When the person being charged at — someone who, by the way, has PTSD from prior dog trauma and is caring for a person with a dog saliva allergy — asks the owner to leash her animal, the response is essentially: I can do whatever I want and nobody cares.

Signs posted throughout the park say otherwise. Dogs must be leashed. It's not ambiguous. It's not a suggestion. But rules only work when someone enforces them, and in San Francisco, enforcement of low-level quality-of-life rules has become something of a punchline.

This isn't an anti-dog take. Dogs are great. Responsible dog ownership is great. What's not great is the growing culture of entitlement in our public spaces — people who treat shared parks, courts, and sidewalks like their personal property and dare you to say something about it. When confronted, this particular owner reportedly told the victim to leave the park, as if she held the deed.

As one local put it perfectly: "I love intense but niche drama that has nothing to do with me." Fair enough — until it does have something to do with you. Until it's your kid, your elderly parent, or you standing there while an unleashed animal charges.
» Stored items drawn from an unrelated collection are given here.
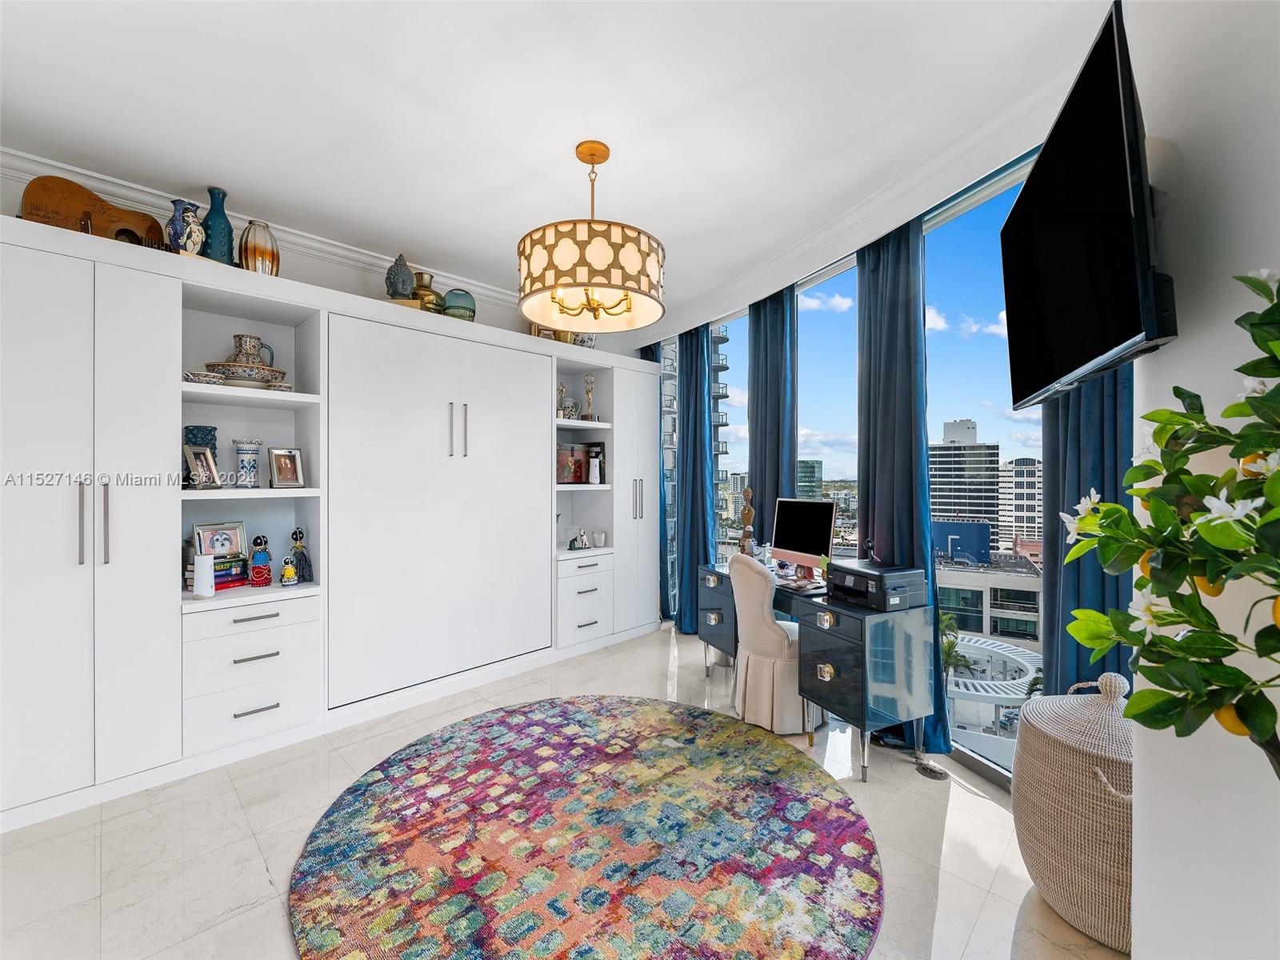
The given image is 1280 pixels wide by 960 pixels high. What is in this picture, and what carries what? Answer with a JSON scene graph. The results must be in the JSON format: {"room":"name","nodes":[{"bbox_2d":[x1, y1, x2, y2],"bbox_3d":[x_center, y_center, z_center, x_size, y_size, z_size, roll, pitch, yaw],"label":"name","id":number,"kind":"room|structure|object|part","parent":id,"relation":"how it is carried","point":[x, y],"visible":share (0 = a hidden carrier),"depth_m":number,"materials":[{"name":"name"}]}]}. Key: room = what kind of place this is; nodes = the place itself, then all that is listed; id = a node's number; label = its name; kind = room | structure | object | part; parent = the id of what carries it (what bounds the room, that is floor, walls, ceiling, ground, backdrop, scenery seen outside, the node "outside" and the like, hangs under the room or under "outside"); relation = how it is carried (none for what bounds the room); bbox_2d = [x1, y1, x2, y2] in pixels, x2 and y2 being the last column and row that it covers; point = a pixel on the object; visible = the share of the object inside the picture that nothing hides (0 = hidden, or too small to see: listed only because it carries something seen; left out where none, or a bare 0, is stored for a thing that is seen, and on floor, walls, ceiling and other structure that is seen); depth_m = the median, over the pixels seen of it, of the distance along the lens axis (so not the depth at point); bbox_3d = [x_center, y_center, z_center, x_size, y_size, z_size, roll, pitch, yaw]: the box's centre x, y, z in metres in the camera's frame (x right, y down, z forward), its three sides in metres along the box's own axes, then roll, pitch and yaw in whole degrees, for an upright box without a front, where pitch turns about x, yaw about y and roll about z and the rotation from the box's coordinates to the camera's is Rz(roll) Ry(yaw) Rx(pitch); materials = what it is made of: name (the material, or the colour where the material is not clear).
{"room":"office","nodes":[
{"label":"office","id":0,"kind":"room"},
{"bbox_2d":[0,160,639,360],"bbox_3d":[-1.796,-0.032,3.530,5.256,2.723,0.189,0,0,-45],"label":"back wall","id":1,"kind":"structure","parent":0,"point":[308,262],"depth_m":3.36,"materials":[{"name":"white paint"}]},
{"bbox_2d":[0,146,516,310],"bbox_3d":[-1.786,-1.345,3.214,4.297,0.110,0.091,0,0,-45],"label":"crown molding","id":2,"kind":"structure","parent":1,"relation":"attached to","point":[49,162],"depth_m":2.93,"materials":[{"name":"white paint"}]},
{"bbox_2d":[0,0,1123,330],"bbox_3d":[-0.358,-1.432,1.766,4.976,0.116,5.304,0,0,-45],"label":"ceiling","id":3,"kind":"structure","parent":0,"point":[231,176],"depth_m":2.07,"materials":[{"name":"white paint"}]},
{"bbox_2d":[516,139,666,333],"bbox_3d":[-0.213,-1.051,2.413,0.655,0.709,0.653,0,0,-45],"label":"chandelier","id":4,"kind":"object","parent":3,"relation":"hanging from","point":[582,283],"visible":0.99,"depth_m":2.18,"materials":[{"name":"gold"}]},
{"bbox_2d":[0,623,1123,959],"bbox_3d":[-0.272,1.388,1.770,5.091,0.099,5.072,0,0,-45],"label":"floor","id":5,"kind":"structure","parent":0,"point":[239,921],"depth_m":2.03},
{"bbox_2d":[0,209,661,830],"bbox_3d":[-1.397,0.184,3.433,3.969,2.300,0.630,0,0,-45],"label":"built-in cabinet","id":6,"kind":"object","parent":5,"relation":"on","point":[99,568],"visible":0.98,"depth_m":2.77,"materials":[{"name":"white paint"}]},
{"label":"handle","id":7,"kind":"part","parent":6,"relation":"part of","materials":[{"name":"silver metal"}]},
{"bbox_2d":[20,174,167,248],"bbox_3d":[-2.369,-1.129,2.428,0.427,0.321,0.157,0,0,-45],"label":"guitar","id":8,"kind":"object","parent":6,"relation":"on","point":[51,192],"visible":0.76,"depth_m":2.37,"materials":[{"name":"brown wood"}]},
{"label":"handles","id":9,"kind":"part","parent":6,"relation":"part of","materials":[{"name":"silver metal"}]},
{"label":"bar handle","id":10,"kind":"part","parent":6,"relation":"part of","materials":[{"name":"silver metal"}]},
{"bbox_2d":[164,198,205,256],"bbox_3d":[-2.053,-1.106,2.505,0.155,0.271,0.151,0,0,-45],"label":"blue vase","id":11,"kind":"object","parent":6,"relation":"on","point":[181,235],"visible":0.83,"depth_m":2.46,"materials":[{"name":"ceramic"}]},
{"bbox_2d":[183,424,219,450],"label":"blue vase","id":12,"kind":"object","parent":6,"relation":"in","point":[213,439],"visible":0.41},
{"bbox_2d":[183,444,221,488],"bbox_3d":[-2.063,-0.054,2.604,0.133,0.201,0.130,0,0,14],"label":"picture frame","id":13,"kind":"object","parent":6,"relation":"in","point":[200,455],"visible":0.99,"depth_m":2.59,"materials":[{"name":"silver metal"}]},
{"bbox_2d":[192,553,215,597],"bbox_3d":[-2.021,0.449,2.579,0.088,0.181,0.073,0,0,17],"label":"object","id":14,"kind":"object","parent":6,"relation":"in","point":[202,585],"visible":0.99,"depth_m":2.56,"materials":[{"name":"white"}]},
{"bbox_2d":[181,369,226,384],"bbox_3d":[-2.060,-0.464,2.605,0.185,0.049,0.177,0,0,-45],"label":"bowl","id":15,"kind":"object","parent":6,"relation":"in","point":[192,378],"visible":0.86,"depth_m":2.56,"materials":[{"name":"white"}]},
{"bbox_2d":[201,186,235,265],"bbox_3d":[-1.996,-1.162,2.624,0.145,0.385,0.144,0,0,-45],"label":"blue vase","id":16,"kind":"object","parent":6,"relation":"on","point":[229,232],"visible":0.82,"depth_m":2.58,"materials":[{"name":"teal ceramic"}]},
{"bbox_2d":[194,520,247,557],"bbox_3d":[-2.114,0.324,2.793,0.229,0.216,0.087,0,0,-45],"label":"picture frame","id":17,"kind":"object","parent":6,"relation":"in","point":[237,542],"visible":0.84,"depth_m":2.79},
{"bbox_2d":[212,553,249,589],"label":"book stack","id":18,"kind":"object","parent":6,"relation":"in","point":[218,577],"visible":0.61,"depth_m":2.73,"materials":[{"name":"paper"}]},
{"bbox_2d":[203,361,286,385],"bbox_3d":[-1.988,-0.504,2.811,0.354,0.086,0.337,0,0,-45],"label":"decorative bowl","id":19,"kind":"object","parent":6,"relation":"in","point":[261,378],"visible":0.77,"depth_m":2.70,"materials":[{"name":"ceramic"}]},
{"bbox_2d":[228,333,275,366],"bbox_3d":[-2.009,-0.636,2.868,0.195,0.196,0.170,0,0,12],"label":"ceramic pitcher","id":20,"kind":"object","parent":19,"relation":"on","point":[253,350],"visible":0.7,"depth_m":2.82,"materials":[{"name":"ceramic"}]},
{"bbox_2d":[232,439,262,486],"bbox_3d":[-1.992,-0.072,2.823,0.128,0.240,0.128,0,0,-45],"label":"vase","id":21,"kind":"object","parent":6,"relation":"in","point":[247,453],"visible":0.99,"depth_m":2.78,"materials":[{"name":"blue ceramic"}]},
{"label":"drawer","id":22,"kind":"part","parent":6,"relation":"part of","materials":[{"name":"white paint"}]},
{"bbox_2d":[236,218,279,275],"bbox_3d":[-1.903,-1.116,2.775,0.183,0.307,0.177,0,0,-45],"label":"striped vase","id":23,"kind":"object","parent":6,"relation":"on","point":[247,251],"visible":0.85,"depth_m":2.72,"materials":[{"name":"brown glass"}]},
{"bbox_2d":[248,535,273,586],"bbox_3d":[-1.934,0.421,2.835,0.098,0.250,0.095,0,0,-45],"label":"figurine","id":24,"kind":"object","parent":6,"relation":"in","point":[258,555],"visible":0.99,"depth_m":2.81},
{"bbox_2d":[268,447,306,488],"bbox_3d":[-1.887,-0.057,2.949,0.106,0.216,0.166,0,0,33],"label":"picture frame","id":25,"kind":"object","parent":6,"relation":"in","point":[290,469],"visible":0.98,"depth_m":2.93,"materials":[{"name":"metal"}]},
{"bbox_2d":[279,555,299,586],"bbox_3d":[-1.817,0.475,2.871,0.086,0.146,0.078,0,0,-45],"label":"figurine","id":26,"kind":"object","parent":6,"relation":"in","point":[290,571],"visible":0.99,"depth_m":2.85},
{"bbox_2d":[289,525,312,582],"bbox_3d":[-1.827,0.405,2.986,0.101,0.288,0.103,0,0,-45],"label":"figurine","id":27,"kind":"object","parent":6,"relation":"in","point":[295,538],"visible":1,"depth_m":2.97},
{"bbox_2d":[384,253,415,300],"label":"buddha head","id":28,"kind":"object","parent":6,"relation":"on","point":[404,278],"visible":0.89,"depth_m":3.27},
{"bbox_2d":[412,272,443,311],"bbox_3d":[-1.373,-1.156,3.536,0.210,0.299,0.208,0,0,-45],"label":"gold vase","id":29,"kind":"object","parent":6,"relation":"on","point":[433,294],"visible":0.65,"depth_m":3.46,"materials":[{"name":"gold metal"}]},
{"bbox_3d":[-1.190,0.156,3.460,1.304,1.998,0.439,0,0,-45],"label":"doors","id":30,"kind":"part","parent":6,"relation":"part of","materials":[{"name":"white paint"}]},
{"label":"handles","id":31,"kind":"part","parent":6,"relation":"part of","materials":[{"name":"silver metal"}]},
{"bbox_2d":[441,288,475,320],"bbox_3d":[-1.182,-1.106,3.626,0.225,0.238,0.220,0,0,-45],"label":"glass vase","id":32,"kind":"object","parent":6,"relation":"on","point":[449,307],"visible":0.78,"depth_m":3.54,"materials":[{"name":"teal glass"}]},
{"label":"handle","id":33,"kind":"part","parent":6,"relation":"part of","materials":[{"name":"silver metal"}]},
{"bbox_2d":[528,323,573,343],"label":"gold ornament","id":34,"kind":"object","parent":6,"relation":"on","point":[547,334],"visible":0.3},
{"bbox_2d":[556,381,567,418],"bbox_3d":[-0.625,-0.600,4.339,0.098,0.310,0.092,0,0,-45],"label":"figurine","id":35,"kind":"object","parent":6,"relation":"in","point":[560,391],"visible":0.76,"depth_m":4.32,"materials":[{"name":"metal"}]},
{"bbox_2d":[556,444,588,483],"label":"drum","id":36,"kind":"object","parent":6,"relation":"in","point":[570,455],"visible":0.88,"depth_m":4.38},
{"bbox_2d":[568,525,590,550],"bbox_3d":[-0.482,0.459,4.323,0.168,0.169,0.117,0,0,-45],"label":"figurine","id":37,"kind":"object","parent":6,"relation":"in","point":[570,544],"visible":1,"depth_m":4.30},
{"bbox_2d":[572,332,596,347],"bbox_3d":[-0.451,-1.108,4.418,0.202,0.238,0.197,0,0,-45],"label":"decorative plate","id":38,"kind":"object","parent":6,"relation":"on","point":[584,342],"visible":0.53,"depth_m":4.34,"materials":[{"name":"white ceramic"}]},
{"bbox_2d":[583,374,595,420],"bbox_3d":[-0.410,-0.651,4.511,0.100,0.399,0.099,0,0,-45],"label":"figurine","id":39,"kind":"object","parent":6,"relation":"in","point":[590,402],"visible":0.92,"depth_m":4.49,"materials":[{"name":"metal"}]},
{"bbox_2d":[587,446,601,483],"bbox_3d":[-0.373,-0.110,4.444,0.100,0.283,0.109,0,0,-45],"label":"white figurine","id":40,"kind":"object","parent":6,"relation":"in","point":[592,480],"visible":1,"depth_m":4.41,"materials":[{"name":"white"}]},
{"bbox_2d":[592,530,606,546],"bbox_3d":[-0.329,0.484,4.465,0.104,0.108,0.104,0,0,29],"label":"cup","id":41,"kind":"object","parent":6,"relation":"in","point":[600,538],"visible":1,"depth_m":4.43,"materials":[{"name":"white"}]},
{"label":"handles","id":42,"kind":"part","parent":6,"relation":"part of","materials":[{"name":"silver metal"}]},
{"bbox_2d":[286,695,881,959],"bbox_3d":[-0.204,1.332,2.201,2.081,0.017,2.144,0,0,-45],"label":"round rug","id":43,"kind":"object","parent":5,"relation":"on","point":[626,719],"visible":0.99,"depth_m":1.98,"materials":[{"name":"carpet"}]},
{"bbox_2d":[725,553,811,735],"bbox_3d":[0.770,0.875,3.124,0.564,0.905,0.527,0,0,-22],"label":"chair","id":44,"kind":"object","parent":5,"relation":"on","point":[772,635],"visible":0.83,"depth_m":2.95,"materials":[{"name":"fabric"}]},
{"bbox_2d":[694,560,933,780],"bbox_3d":[0.884,0.971,3.193,0.557,0.738,1.437,0,0,-25],"label":"desk","id":45,"kind":"object","parent":5,"relation":"on","point":[828,670],"visible":0.8,"depth_m":2.60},
{"bbox_2d":[739,486,755,554],"bbox_3d":[0.747,0.315,3.846,0.113,0.516,0.116,0,0,8],"label":"figurine","id":46,"kind":"object","parent":45,"relation":"on","point":[748,518],"visible":0.96,"depth_m":3.82,"materials":[{"name":"brown wood"}]},
{"bbox_2d":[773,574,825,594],"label":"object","id":47,"kind":"object","parent":45,"relation":"on","point":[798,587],"visible":0.81,"depth_m":3.03,"materials":[{"name":"plastic"}]},
{"bbox_2d":[770,496,836,578],"bbox_3d":[0.989,0.349,3.353,0.199,0.461,0.476,0,0,-45],"label":"computer monitor","id":48,"kind":"object","parent":45,"relation":"on","point":[814,534],"visible":0.99,"depth_m":3.34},
{"bbox_2d":[828,560,928,610],"bbox_3d":[1.132,0.508,2.696,0.351,0.165,0.381,0,0,-24],"label":"printer","id":49,"kind":"object","parent":45,"relation":"on","point":[857,571],"visible":0.98,"depth_m":2.58,"materials":[{"name":"black plastic"}]},
{"bbox_2d":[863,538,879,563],"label":"webcam","id":50,"kind":"object","parent":49,"relation":"on","point":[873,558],"visible":0.98,"depth_m":2.73,"materials":[{"name":"black"}]},
{"bbox_2d":[916,759,947,779],"bbox_3d":[1.336,1.332,2.544,0.121,0.019,0.147,0,0,-45],"label":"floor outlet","id":51,"kind":"object","parent":5,"relation":"in","point":[937,773],"visible":0.97,"depth_m":2.53,"materials":[{"name":"metal"}]},
{"bbox_2d":[1010,671,1132,955],"bbox_3d":[1.452,0.989,1.721,0.505,0.727,0.502,0,0,-45],"label":"wicker basket","id":52,"kind":"object","parent":5,"relation":"on","point":[1061,749],"visible":0.67,"depth_m":1.60,"materials":[{"name":"wicker"}]},
{"bbox_2d":[638,129,1064,789],"bbox_3d":[1.125,-0.071,3.577,0.175,2.818,4.191,0,0,-22],"label":"window wall","id":53,"kind":"structure","parent":0,"point":[836,265],"depth_m":2.98,"materials":[{"name":"clear glass"}]},
{"bbox_2d":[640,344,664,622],"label":"curtain","id":54,"kind":"object","parent":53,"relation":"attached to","point":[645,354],"visible":0.26,"depth_m":4.91,"materials":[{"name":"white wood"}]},
{"bbox_2d":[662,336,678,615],"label":"window","id":55,"kind":"structure","parent":53,"relation":"in","point":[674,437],"depth_m":5.13,"materials":[{"name":"glass"}]},
{"bbox_2d":[675,324,711,635],"bbox_3d":[0.465,-0.005,4.767,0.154,2.645,0.491,0,0,-28],"label":"curtain","id":56,"kind":"object","parent":53,"relation":"attached to","point":[685,579],"visible":0.8,"depth_m":4.74,"materials":[{"name":"fabric"}]},
{"bbox_2d":[709,305,748,561],"bbox_3d":[0.744,-0.023,4.512,0.102,2.541,0.820,0,0,-27],"label":"window","id":57,"kind":"structure","parent":53,"relation":"in","point":[735,431],"depth_m":4.56,"materials":[{"name":"glass"}]},
{"bbox_2d":[746,285,797,548],"bbox_3d":[0.895,-0.021,3.873,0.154,2.682,0.480,0,0,-27],"label":"curtain","id":58,"kind":"object","parent":53,"relation":"attached to","point":[778,471],"visible":0.62,"depth_m":3.82,"materials":[{"name":"fabric"}]},
{"bbox_2d":[795,256,859,557],"bbox_3d":[1.233,-0.031,3.694,0.097,2.576,0.765,0,0,-45],"label":"window","id":59,"kind":"structure","parent":53,"relation":"in","point":[841,278],"depth_m":3.68,"materials":[{"name":"glass"}]},
{"bbox_2d":[644,68,1071,343],"bbox_3d":[0.953,-1.368,3.293,0.234,0.195,4.074,0,0,-24],"label":"crown molding","id":60,"kind":"structure","parent":53,"relation":"attached to","point":[746,278],"depth_m":2.67,"materials":[{"name":"white paint"}]},
{"bbox_2d":[856,220,947,752],"bbox_3d":[1.305,-0.014,2.867,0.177,2.678,0.509,0,0,-25],"label":"curtain","id":61,"kind":"object","parent":53,"relation":"attached to","point":[878,362],"visible":0.73,"depth_m":2.82,"materials":[{"name":"fabric"}]},
{"bbox_2d":[924,154,1047,783],"bbox_3d":[1.634,-0.012,2.520,0.090,2.693,0.945,0,0,-18],"label":"window","id":62,"kind":"structure","parent":53,"relation":"in","point":[968,743],"depth_m":2.65,"materials":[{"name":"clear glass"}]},
{"bbox_2d":[1039,361,1134,698],"bbox_3d":[1.679,-0.068,2.064,0.144,2.805,0.416,0,0,-23],"label":"curtain","id":63,"kind":"object","parent":53,"relation":"attached to","point":[1071,418],"visible":0.3,"depth_m":2.07,"materials":[{"name":"fabric"}]},
{"bbox_2d":[1056,268,1279,783],"bbox_3d":[0.695,0.096,0.608,0.384,0.813,0.511,0,0,12],"label":"flowering plant","id":64,"kind":"object","parent":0,"point":[1260,345],"visible":0.99,"depth_m":0.63,"materials":[{"name":"green plant"}]},
{"bbox_2d":[1125,0,1279,959],"bbox_3d":[0.881,-0.021,0.349,2.536,2.766,0.826,0,0,-45],"label":"right wall","id":65,"kind":"structure","parent":0,"point":[1180,141],"depth_m":1.01,"materials":[{"name":"white paint"}]},
{"bbox_2d":[1000,0,1175,414],"bbox_3d":[1.059,-0.508,1.318,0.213,0.626,0.906,0,0,23],"label":"television","id":66,"kind":"object","parent":65,"relation":"attached to","point":[1117,127],"visible":0.98,"depth_m":1.14,"materials":[{"name":"black"}]},
{"label":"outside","id":67,"kind":"structure","parent":0,"visible":0},
{"bbox_2d":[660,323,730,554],"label":"apartment tower","id":68,"kind":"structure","parent":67,"point":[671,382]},
{"bbox_2d":[796,457,823,499],"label":"building","id":69,"kind":"structure","parent":67,"point":[817,466],"materials":[{"name":"glass"}]},
{"bbox_2d":[927,416,999,556],"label":"office building","id":70,"kind":"structure","parent":67,"point":[955,447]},
{"bbox_2d":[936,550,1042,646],"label":"low building","id":71,"kind":"structure","parent":67,"point":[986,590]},
{"bbox_2d":[996,456,1042,556],"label":"office building","id":72,"kind":"structure","parent":67,"point":[1016,522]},
{"label":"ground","id":73,"kind":"structure","parent":67,"visible":0},
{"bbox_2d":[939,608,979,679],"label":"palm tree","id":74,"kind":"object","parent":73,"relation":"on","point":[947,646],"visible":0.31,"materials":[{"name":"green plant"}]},
{"bbox_2d":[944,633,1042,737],"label":"pergola","id":75,"kind":"object","parent":73,"relation":"on","point":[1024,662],"visible":0.38,"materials":[{"name":"white"}]}
]}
The deeper issue is one we keep coming back to at The Dissent: the selective enforcement problem. San Francisco has plenty of rules on the books. Leash laws, open container laws, permit requirements, you name it. But when the city signals — through chronic non-enforcement — that rules are optional, people start acting like it. And the people who suffer aren't the rule-breakers. They're everyone else.

George Sterling Park belongs to all of us. Your dog's freedom to roam doesn't trump someone else's right to enjoy a public space without being physically accosted by an animal. Leash your dog. Read the signs. And if you really believe you "can do whatever you want," maybe reflect on why you think public rules apply to everyone but you.